By breaking it into two short, simple sentences, even babelfish can mostly
parse it, giving useful results in french, spanish, and italian, portuguese
and german (I don't feel confident in interpreting its other results).

The text I gave bablefish was "This will occur more often. Then an incorrect
word pronunciation makes grammatical sense". In french it gave me "Ceci se
produira plus souvent. Alors une prononciation incorrecte de mot semble
raisonnable grammatical" - it should be "grammaticalement", and parsing the
adjective/noun combination is one of the most basic patterns in english.
(Certainly many children learn it before they learn noun "is" adjective).

If you put the french result into Babelfish, and ask for english, it gives
"This will more often occur. Then an incorrect pronunciation of word seems
reasonable grammatical".

==Syntax and semantics

Syntax, roughly speaking, is the particular words or structure you use to say
something, and semantics is what you mean. (In HTML the syntax is well
defined and machine-processable - it is what the DTD or schema says about the
elements and attributes and how they can be combined. DTDs are more or less
incapable of carrying semantics - what the elements mean is conveyed by the
english text in the specification, of which the DTD is just one part).

There are often different ways, in a natural language, to convey roughly the
same idea. Given that different people read things slightly differently (what
automatic translators do is funny because they make more and more serious
mistakes than most people, but real humans also have differing and sometimes
"funny" interpretations of a sentence.

Very roughly speaking, The more complex the syntax, the more precise it is
possible to be about the semantics. On the other hand, the more complex and
precise the semantics, the more people's interpretation is likely to vary.
And the more complex the syntax, the more precise people are going to think
the semantics are meant to be.

==Solutions...

Some conclusions seem to follow:

Don't be more precise than you mean to be. This may help you to keep the
expression simple.

Short sentences are easier to understand. Two short sentences can be better
than one complex sentence.

Some words are more ambiguous than others. Look for words that mean what you
want to say, and that do not mean other things. If all the appropriate words
are ambiguous, think which is least ambiguous. Consider the rest of the
sentence to do this. Consider what words are similar in form.

==And some other stuff...

I'm almost certain that the word "then" in the original sentence was meant to
be "than". This change would make the sentence mean more or less the opposite
of what it says.

This is not an uncommon problem. In listening to North Americans I have great
difficulty understanding if they are saying "can" or "can't" - most of the
time I can not tell, and have to go on the context or ask them to explain.

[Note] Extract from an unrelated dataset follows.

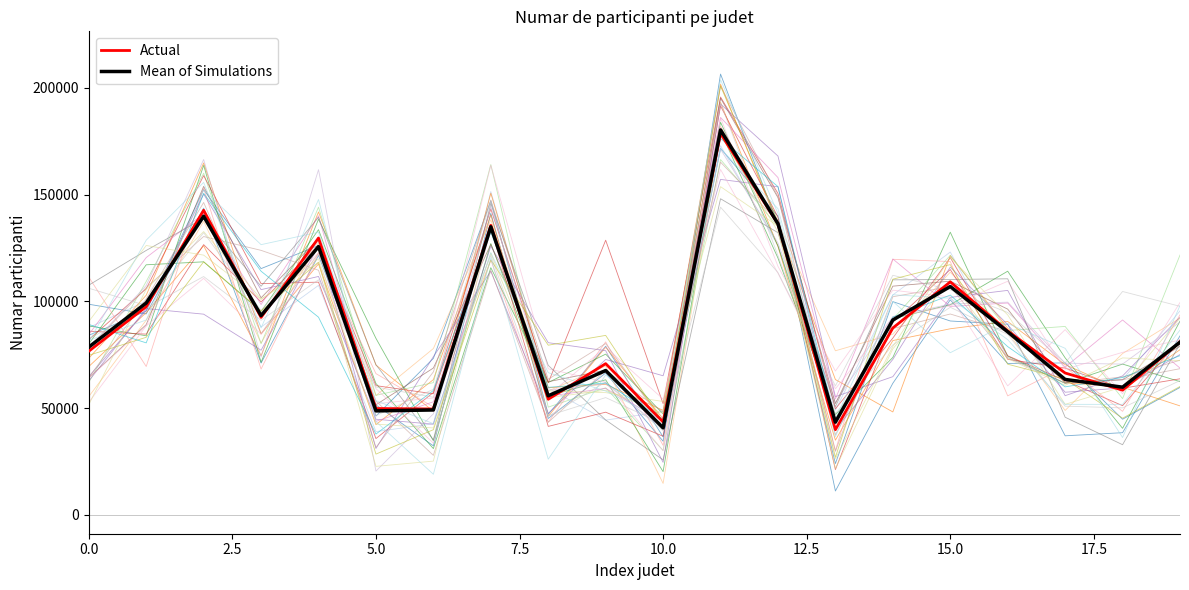

What is the highest value of the Actual series?

178630.0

Hence the last sentence about what makes words ambiguous.

I also ran the start of the short version through a translator and back, via
different languages. This mirrors, to a certain extent, the kinds of mistakes
different people might make in interpreting it. (Speakers of different
languages have different characteristic errors in understanding english - in
some instances people with particular disabilities have distinctive patterns
as well. They are not always the same, but the idea is to demonstrate that
there is a range of possibilities with a concrete example based on simple
machine processing of natural text. And Babelfish is indeed simple...)

====fr
This short exchange seems to show the original point: Technology cannot
interpret some linguistic models. Many people cannot interpret these models.
To avoid these models will help some of these people.

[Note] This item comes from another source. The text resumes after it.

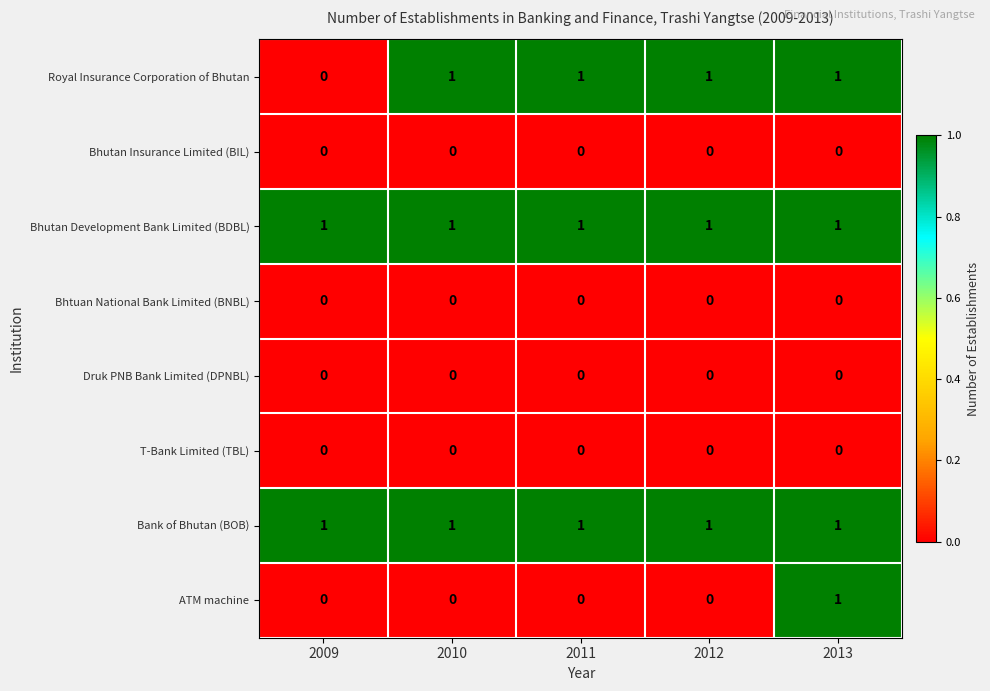

The Royal Insurance Corporation of Bhutan series shows 0 at 2010. True or false?

False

There are some methods to examine linguistic complexity.

====ja
This short exchange seems that shows the point of the origin: As for
technology it is not possible to interpret a certain language style. As for
many people it is not possible to interpret those styles. Some person of
these people it helps the fact that those styles are avoided.

There is a certain method of testing language complexity.

====zh
This short exchange demonstrates the primitive spot as if: The technology is
unable to explain some language styles. Many people are unable to explain
these styles. Will avoid these styles helping these people.

Has some method test languages to be complex.

just 2 cents worth (this has been hanging in my brain for ages)

cheers

Chaals
Received on Friday, 17 September 2004 09:35:57 UTC